* Goal of the exercise
Both the line below containing "Picture 4: EM" and the line containing "OK. Looks left: 4.", along with every line between them, should be repeated exactly; no other line belongs in the answer.

[[ Exercise materials open ]]

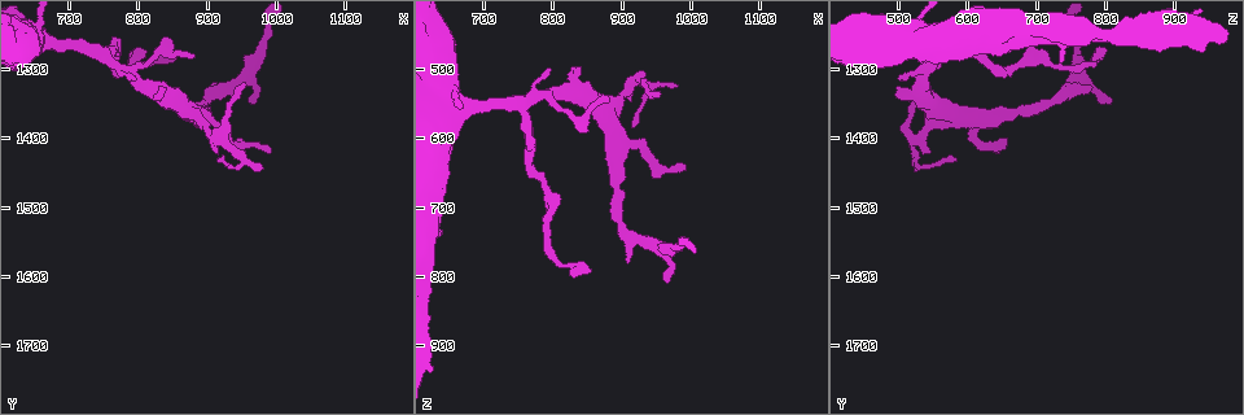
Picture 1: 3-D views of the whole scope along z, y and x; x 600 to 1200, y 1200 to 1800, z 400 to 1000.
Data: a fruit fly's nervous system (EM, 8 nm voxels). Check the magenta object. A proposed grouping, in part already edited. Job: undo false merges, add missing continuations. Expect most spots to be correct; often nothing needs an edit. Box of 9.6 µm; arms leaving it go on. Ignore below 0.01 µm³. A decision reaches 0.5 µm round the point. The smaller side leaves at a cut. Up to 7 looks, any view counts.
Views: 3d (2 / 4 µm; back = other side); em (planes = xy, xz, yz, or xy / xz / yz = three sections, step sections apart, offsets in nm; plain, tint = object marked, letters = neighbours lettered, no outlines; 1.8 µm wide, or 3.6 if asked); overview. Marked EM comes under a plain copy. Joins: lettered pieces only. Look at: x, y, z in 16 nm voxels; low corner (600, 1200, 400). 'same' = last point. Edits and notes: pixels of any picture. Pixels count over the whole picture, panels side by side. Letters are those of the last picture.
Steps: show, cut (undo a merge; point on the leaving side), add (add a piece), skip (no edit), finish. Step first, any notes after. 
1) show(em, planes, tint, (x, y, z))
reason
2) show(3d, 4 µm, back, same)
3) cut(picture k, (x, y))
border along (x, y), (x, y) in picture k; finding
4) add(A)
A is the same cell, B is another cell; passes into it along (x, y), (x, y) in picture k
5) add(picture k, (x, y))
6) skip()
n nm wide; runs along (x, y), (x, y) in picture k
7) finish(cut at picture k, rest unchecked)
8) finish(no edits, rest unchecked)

[[ Exercise materials closed ]]
[[ Exercise materials open ]]

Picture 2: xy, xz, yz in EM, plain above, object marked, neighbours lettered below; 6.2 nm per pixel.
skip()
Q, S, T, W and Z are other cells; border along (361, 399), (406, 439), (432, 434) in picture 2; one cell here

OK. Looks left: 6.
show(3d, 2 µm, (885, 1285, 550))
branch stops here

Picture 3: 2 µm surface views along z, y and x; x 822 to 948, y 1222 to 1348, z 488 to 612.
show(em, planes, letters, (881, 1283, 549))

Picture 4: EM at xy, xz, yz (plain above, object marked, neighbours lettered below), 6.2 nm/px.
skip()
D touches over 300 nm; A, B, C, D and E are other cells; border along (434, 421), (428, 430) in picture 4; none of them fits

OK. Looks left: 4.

[[ Exercise materials closed ]]

* Solved problem
Picture 4: EM at xy, xz, yz (plain above, object marked, neighbours lettered below), 6.2 nm/px.
skip()
D touches over 300 nm; A, B, C, D and E are other cells; border along (434, 421), (428, 430) in picture 4; none of them fits

OK. Looks left: 4.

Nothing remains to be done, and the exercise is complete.